Roodt noted while it was certainly disruptive with truck drivers blocking national roads, it was clear people were seeking a scapegoat, which was the foreign nationals.

“We have seen this before. While the economy is going through difficult circumstances, a small spark could lead to something ugly and that is my biggest concern,” he said. “We have seen what happened last year in KwaZulu-Natal and these situations show once again we need very strong and decisive political leaders. But, unfortunately, we do not have that.”

With no signs of when such economic attacks will end, the Road Freight Association, in an open letter to President Cyril Ramaphosa, addressed the required need for a sense of urgency with the whole logistics supply chain coming under attack again.

ALSO READ: N3 blocked by truck drivers, motorists urged to use alternate routes

CEO Gavin Kelly said all major routes were being targeted. He said road freight companies found themselves under attack and prevented from plying their business by forces under the pretext of foreign nationals “taking jobs away from citizens”.

“This results in damaged and destroyed lives, companies, employment opportunities, economic activity, goods, vehicles, facilities, roads and loss of foreign investment to move goods through South Africa into Africa,” he said. “The action discriminates against those companies who comply with all the legislated requirements.”
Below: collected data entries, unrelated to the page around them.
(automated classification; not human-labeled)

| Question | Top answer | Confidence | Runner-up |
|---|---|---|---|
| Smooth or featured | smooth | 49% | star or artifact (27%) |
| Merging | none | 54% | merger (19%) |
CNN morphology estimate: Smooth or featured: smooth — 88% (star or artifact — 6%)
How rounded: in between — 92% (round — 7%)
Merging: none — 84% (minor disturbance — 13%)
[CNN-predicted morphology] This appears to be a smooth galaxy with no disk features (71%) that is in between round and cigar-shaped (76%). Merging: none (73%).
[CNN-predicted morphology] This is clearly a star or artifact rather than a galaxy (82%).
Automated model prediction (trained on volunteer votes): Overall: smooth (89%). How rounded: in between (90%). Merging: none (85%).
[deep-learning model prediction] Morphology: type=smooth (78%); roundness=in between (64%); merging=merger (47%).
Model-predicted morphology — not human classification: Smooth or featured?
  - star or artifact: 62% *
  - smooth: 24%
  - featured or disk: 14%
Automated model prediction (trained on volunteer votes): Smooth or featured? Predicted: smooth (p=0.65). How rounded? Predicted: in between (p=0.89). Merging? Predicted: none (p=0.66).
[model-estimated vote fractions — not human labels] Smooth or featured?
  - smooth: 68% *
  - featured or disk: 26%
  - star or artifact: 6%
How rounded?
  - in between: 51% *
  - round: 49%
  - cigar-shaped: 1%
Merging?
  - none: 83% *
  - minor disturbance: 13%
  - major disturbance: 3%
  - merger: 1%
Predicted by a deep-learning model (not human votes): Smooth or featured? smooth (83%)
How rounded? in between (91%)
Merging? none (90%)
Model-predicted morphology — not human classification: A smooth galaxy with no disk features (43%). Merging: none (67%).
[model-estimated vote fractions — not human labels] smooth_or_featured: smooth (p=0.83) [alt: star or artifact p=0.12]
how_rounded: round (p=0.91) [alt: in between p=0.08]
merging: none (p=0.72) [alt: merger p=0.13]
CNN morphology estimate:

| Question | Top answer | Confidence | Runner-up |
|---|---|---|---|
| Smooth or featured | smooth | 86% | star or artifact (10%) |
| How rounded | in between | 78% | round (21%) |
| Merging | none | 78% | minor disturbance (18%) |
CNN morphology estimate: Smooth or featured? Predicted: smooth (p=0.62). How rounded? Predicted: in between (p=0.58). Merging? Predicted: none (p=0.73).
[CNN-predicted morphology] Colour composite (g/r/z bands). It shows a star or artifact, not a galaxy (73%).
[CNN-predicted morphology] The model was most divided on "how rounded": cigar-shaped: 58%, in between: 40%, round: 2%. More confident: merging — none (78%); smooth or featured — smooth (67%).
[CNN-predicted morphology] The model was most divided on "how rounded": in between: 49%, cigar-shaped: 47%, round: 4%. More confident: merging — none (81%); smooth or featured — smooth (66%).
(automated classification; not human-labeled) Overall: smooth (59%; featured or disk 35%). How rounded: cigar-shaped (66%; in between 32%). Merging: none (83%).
All Truck Drivers Foundation (ATDF) secretary-general Sifiso Nyathi said the blockade of the N3 toll route and the protests against the employment of foreign truck drivers reflected the issues drivers had for the past five years, where foreign nationals undermined the country, the laws of the country and South African drivers.

Nyathi said the foundation’s grievances were escalated to the heads of various government departments but they were not heard and never received a constructive response.

“We are told they do not know how they will remove them,” he said. “All we want is to be answered and to be hired as South African drivers. First preference should belong to South African citizens.”

Nyathi said all the task teams appointed by the government to resolve the problem produced nothing and were “useless”. He said drivers were tired of heading from “door to door” to protest.

“Authorities are bribed by the very same companies when these protests take place. When they have to attend to the matter, they are bribed with e-wallets,” he said.

KZN police spokesperson Brigadier Jay Naicker said traffic was diverted to alternative routes but the main route remained backed up in both directions.